* Problem to work on: Would you please copy every line below that includes the string "багаж"?

▶

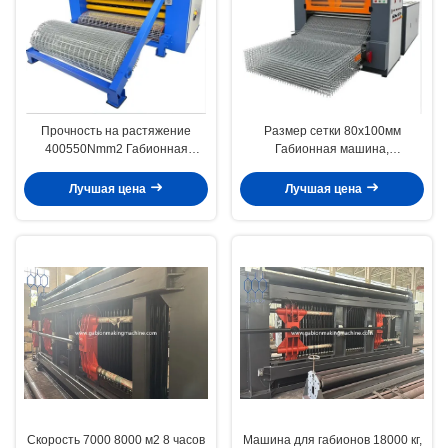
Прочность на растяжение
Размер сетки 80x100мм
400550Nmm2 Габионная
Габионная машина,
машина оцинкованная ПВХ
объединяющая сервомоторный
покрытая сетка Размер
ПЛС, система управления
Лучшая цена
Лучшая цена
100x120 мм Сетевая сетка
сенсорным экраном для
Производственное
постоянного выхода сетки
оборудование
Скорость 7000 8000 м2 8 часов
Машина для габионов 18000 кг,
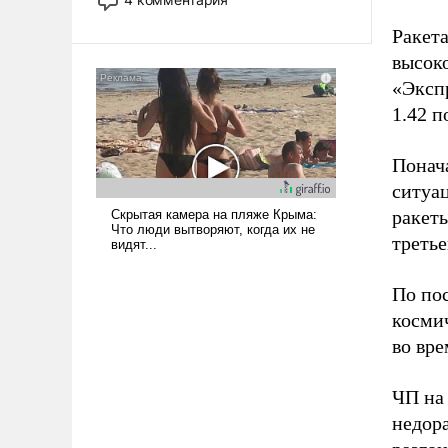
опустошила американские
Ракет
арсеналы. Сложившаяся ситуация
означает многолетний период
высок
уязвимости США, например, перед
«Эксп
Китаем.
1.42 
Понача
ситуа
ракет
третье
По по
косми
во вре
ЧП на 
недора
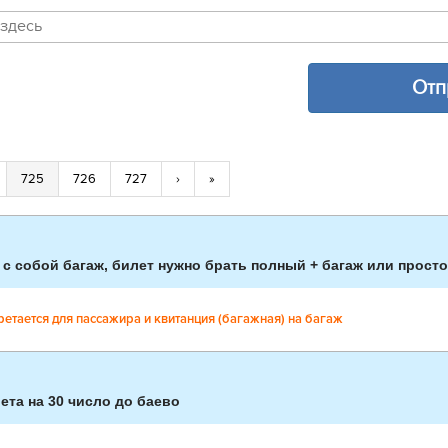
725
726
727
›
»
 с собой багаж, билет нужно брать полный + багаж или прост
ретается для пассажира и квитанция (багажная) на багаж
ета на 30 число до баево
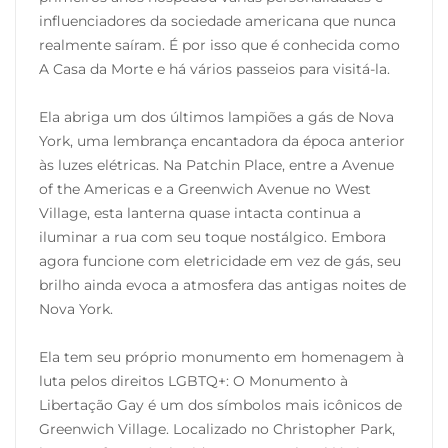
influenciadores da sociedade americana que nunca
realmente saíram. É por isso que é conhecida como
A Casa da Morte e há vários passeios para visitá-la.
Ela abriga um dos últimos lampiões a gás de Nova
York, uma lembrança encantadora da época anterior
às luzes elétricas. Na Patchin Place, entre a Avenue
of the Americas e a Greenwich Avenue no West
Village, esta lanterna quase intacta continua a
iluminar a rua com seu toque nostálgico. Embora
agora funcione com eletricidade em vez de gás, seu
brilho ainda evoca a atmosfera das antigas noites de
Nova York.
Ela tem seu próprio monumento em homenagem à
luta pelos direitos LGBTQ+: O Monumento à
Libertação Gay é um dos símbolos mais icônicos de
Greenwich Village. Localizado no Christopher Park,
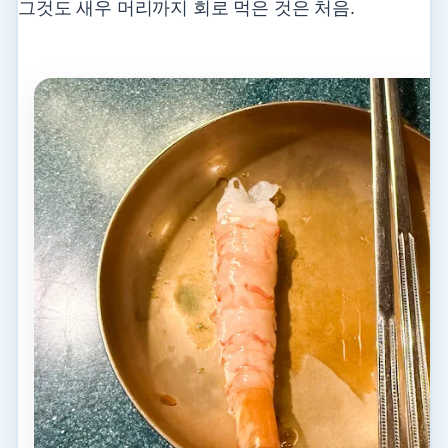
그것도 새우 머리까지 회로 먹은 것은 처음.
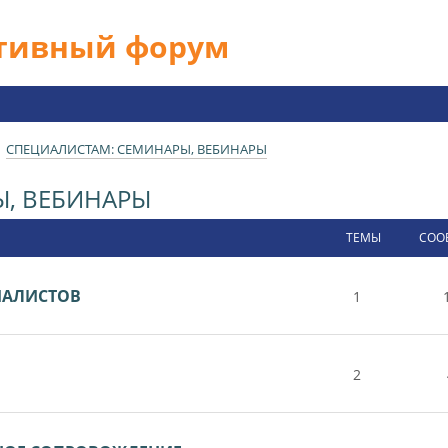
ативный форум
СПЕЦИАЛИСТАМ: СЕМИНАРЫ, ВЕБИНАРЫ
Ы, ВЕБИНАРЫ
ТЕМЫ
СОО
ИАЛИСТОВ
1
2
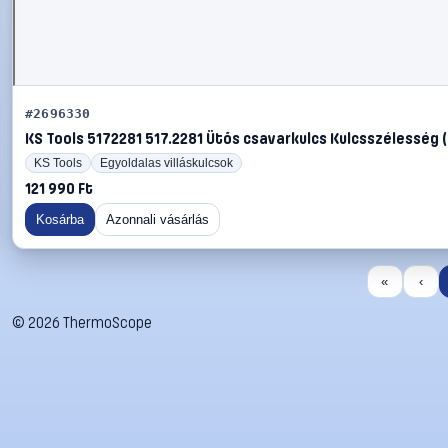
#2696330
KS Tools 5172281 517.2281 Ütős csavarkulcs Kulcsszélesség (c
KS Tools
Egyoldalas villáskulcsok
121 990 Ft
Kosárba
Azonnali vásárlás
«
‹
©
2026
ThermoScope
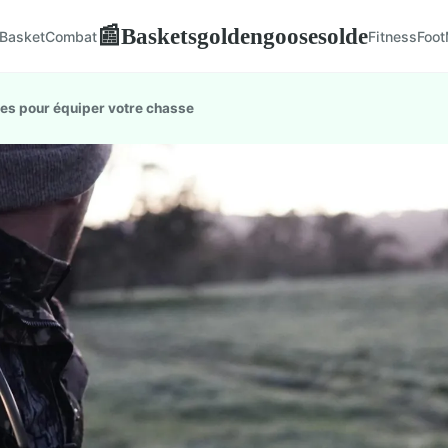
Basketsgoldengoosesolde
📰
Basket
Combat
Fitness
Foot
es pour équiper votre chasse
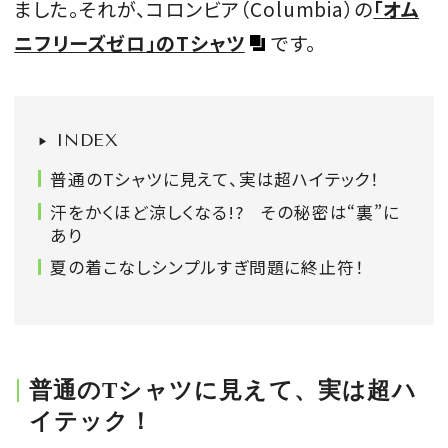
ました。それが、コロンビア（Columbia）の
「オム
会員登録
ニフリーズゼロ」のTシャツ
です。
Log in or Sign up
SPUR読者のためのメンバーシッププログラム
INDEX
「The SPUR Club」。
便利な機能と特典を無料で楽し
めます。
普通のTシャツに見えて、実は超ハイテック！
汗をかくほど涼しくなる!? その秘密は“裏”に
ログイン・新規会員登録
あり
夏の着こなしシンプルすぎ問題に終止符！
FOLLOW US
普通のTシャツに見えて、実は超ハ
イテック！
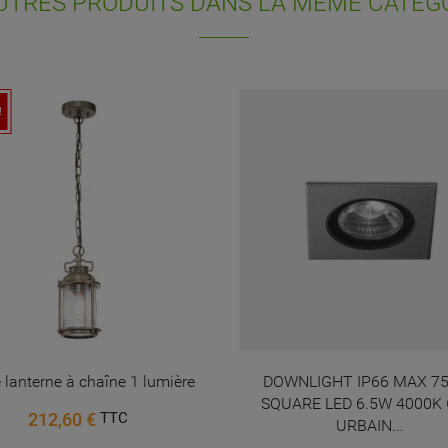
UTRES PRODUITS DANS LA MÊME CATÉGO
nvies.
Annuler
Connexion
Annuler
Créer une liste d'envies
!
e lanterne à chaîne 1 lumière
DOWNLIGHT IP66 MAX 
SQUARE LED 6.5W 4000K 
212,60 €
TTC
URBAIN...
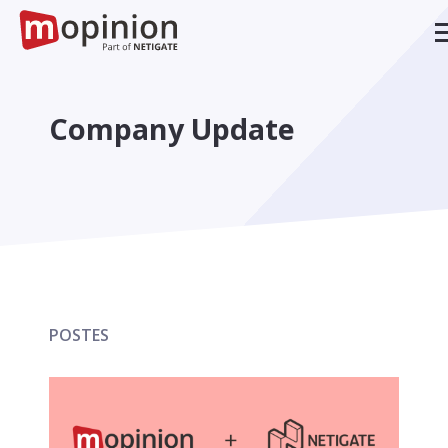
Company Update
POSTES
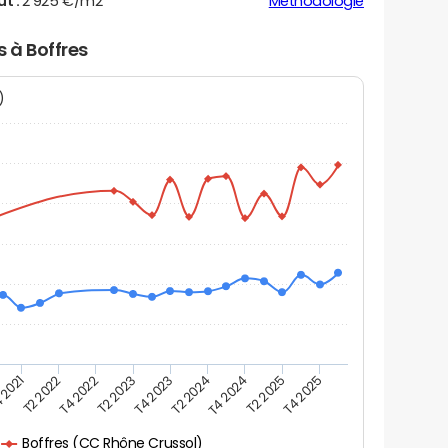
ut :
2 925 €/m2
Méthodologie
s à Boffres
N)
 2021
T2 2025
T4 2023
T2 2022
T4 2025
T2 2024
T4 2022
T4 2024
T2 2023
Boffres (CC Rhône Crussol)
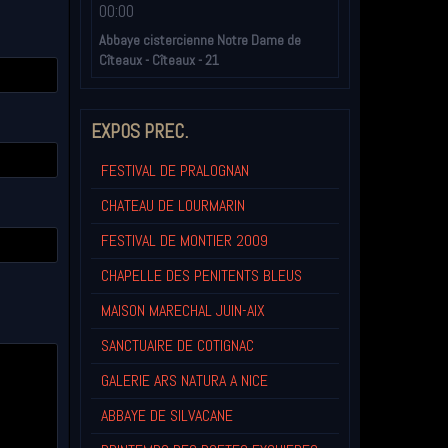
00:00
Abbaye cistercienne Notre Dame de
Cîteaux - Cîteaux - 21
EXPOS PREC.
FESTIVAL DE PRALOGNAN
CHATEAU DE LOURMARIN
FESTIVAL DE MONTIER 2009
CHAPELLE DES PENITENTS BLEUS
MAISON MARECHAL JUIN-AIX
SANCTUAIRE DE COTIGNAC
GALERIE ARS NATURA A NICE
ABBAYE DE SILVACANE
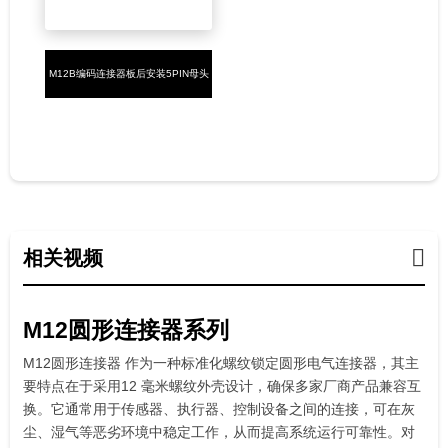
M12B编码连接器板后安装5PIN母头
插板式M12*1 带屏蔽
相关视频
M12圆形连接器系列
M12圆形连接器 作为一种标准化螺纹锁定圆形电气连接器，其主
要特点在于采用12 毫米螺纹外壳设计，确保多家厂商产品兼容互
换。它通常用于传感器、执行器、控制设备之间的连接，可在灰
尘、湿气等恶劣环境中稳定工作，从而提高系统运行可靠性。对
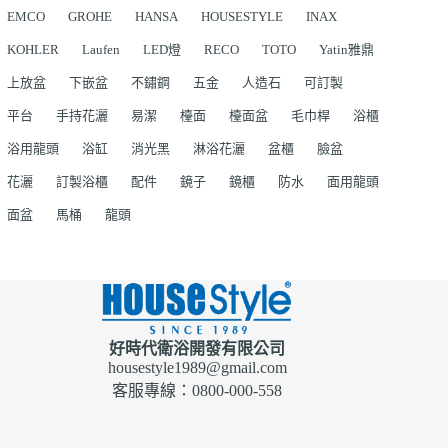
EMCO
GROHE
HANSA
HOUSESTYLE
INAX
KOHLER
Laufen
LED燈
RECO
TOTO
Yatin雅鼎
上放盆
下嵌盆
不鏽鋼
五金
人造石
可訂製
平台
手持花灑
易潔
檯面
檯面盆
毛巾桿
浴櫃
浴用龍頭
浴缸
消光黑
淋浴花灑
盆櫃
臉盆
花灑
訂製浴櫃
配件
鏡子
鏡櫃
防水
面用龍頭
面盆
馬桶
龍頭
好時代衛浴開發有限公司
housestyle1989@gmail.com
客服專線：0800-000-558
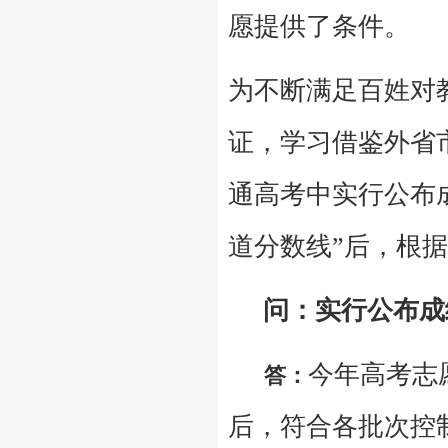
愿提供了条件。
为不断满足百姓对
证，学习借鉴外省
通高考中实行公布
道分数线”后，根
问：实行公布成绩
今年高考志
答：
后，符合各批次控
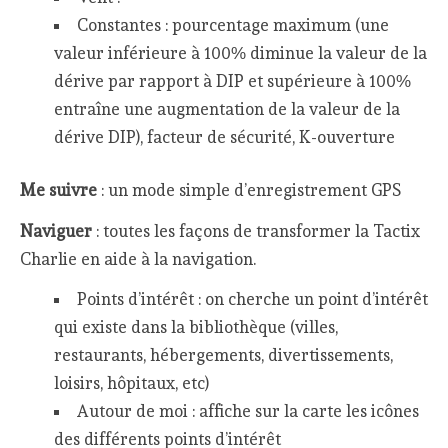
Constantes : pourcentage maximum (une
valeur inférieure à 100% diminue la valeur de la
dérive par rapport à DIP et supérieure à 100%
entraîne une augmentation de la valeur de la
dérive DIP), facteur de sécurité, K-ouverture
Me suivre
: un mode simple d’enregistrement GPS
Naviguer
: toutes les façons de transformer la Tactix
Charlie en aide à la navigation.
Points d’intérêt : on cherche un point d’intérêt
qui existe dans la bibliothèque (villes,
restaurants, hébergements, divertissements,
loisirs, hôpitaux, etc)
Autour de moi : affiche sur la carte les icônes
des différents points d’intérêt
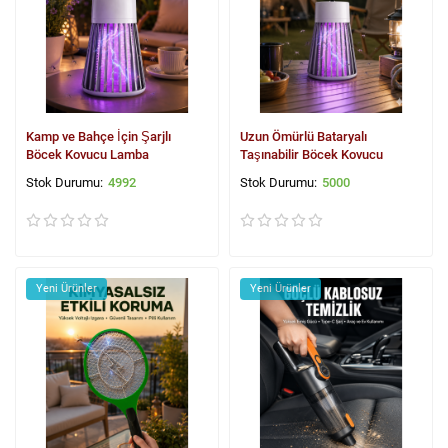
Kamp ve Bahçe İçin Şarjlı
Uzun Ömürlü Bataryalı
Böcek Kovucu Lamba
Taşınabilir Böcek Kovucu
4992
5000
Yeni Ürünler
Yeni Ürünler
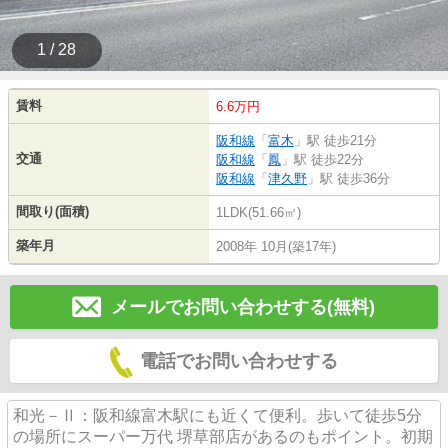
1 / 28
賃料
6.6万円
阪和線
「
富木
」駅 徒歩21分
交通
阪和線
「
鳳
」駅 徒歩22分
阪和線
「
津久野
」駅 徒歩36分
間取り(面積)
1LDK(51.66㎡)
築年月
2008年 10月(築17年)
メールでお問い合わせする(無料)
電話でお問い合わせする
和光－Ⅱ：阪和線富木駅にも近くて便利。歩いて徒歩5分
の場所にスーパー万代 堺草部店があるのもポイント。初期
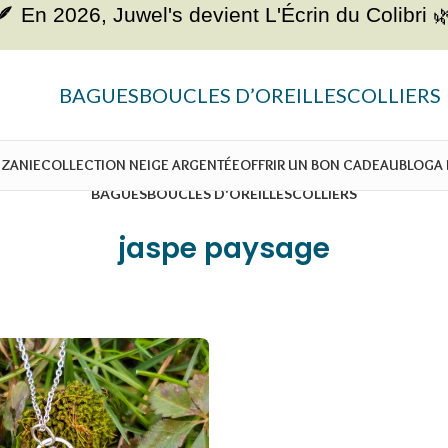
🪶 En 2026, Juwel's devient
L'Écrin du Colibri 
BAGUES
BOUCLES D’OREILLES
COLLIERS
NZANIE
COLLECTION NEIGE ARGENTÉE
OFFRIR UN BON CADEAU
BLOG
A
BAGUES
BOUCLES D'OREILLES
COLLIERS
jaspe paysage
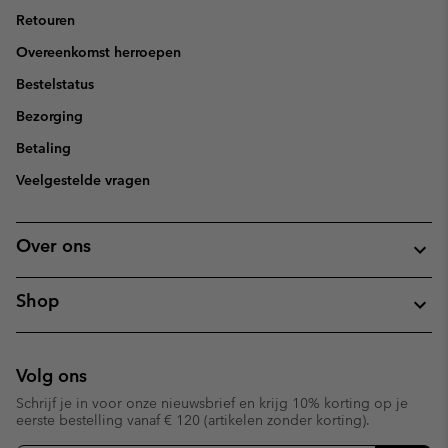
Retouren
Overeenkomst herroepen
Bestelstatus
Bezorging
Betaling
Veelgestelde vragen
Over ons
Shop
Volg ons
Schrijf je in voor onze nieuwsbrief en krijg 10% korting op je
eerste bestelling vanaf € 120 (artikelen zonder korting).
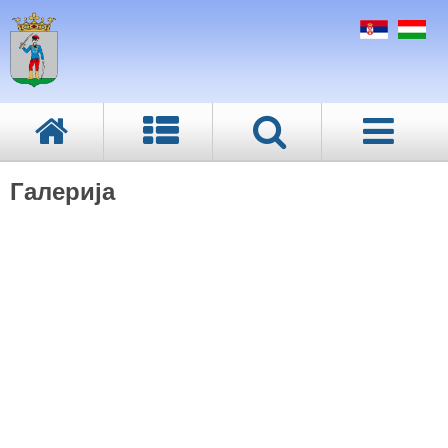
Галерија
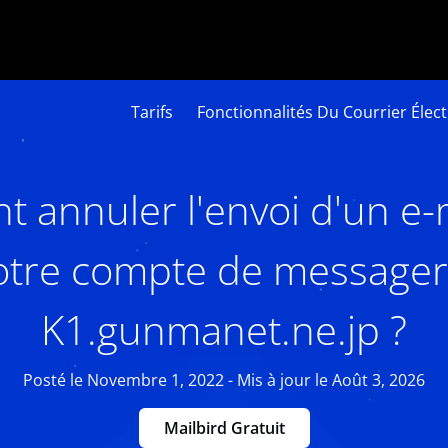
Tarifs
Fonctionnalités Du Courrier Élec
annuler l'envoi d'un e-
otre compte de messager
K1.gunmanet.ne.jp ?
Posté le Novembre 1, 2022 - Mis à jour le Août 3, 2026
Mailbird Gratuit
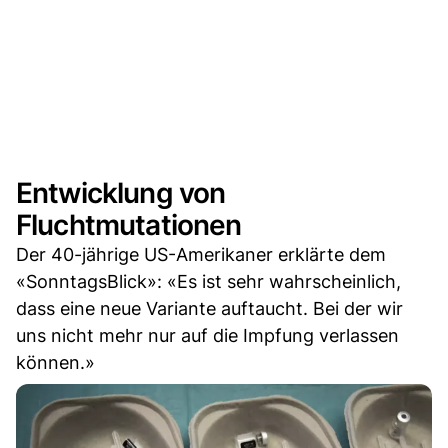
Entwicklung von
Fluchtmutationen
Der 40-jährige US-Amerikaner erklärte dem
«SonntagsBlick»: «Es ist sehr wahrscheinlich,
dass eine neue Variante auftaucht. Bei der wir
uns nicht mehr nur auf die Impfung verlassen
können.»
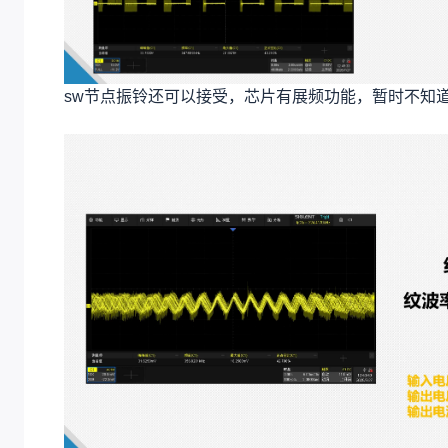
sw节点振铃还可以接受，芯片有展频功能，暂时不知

◀

* Final answer:
 с собой багаж, билет нужно брать полный + багаж или прост
ретается для пассажира и квитанция (багажная) на багаж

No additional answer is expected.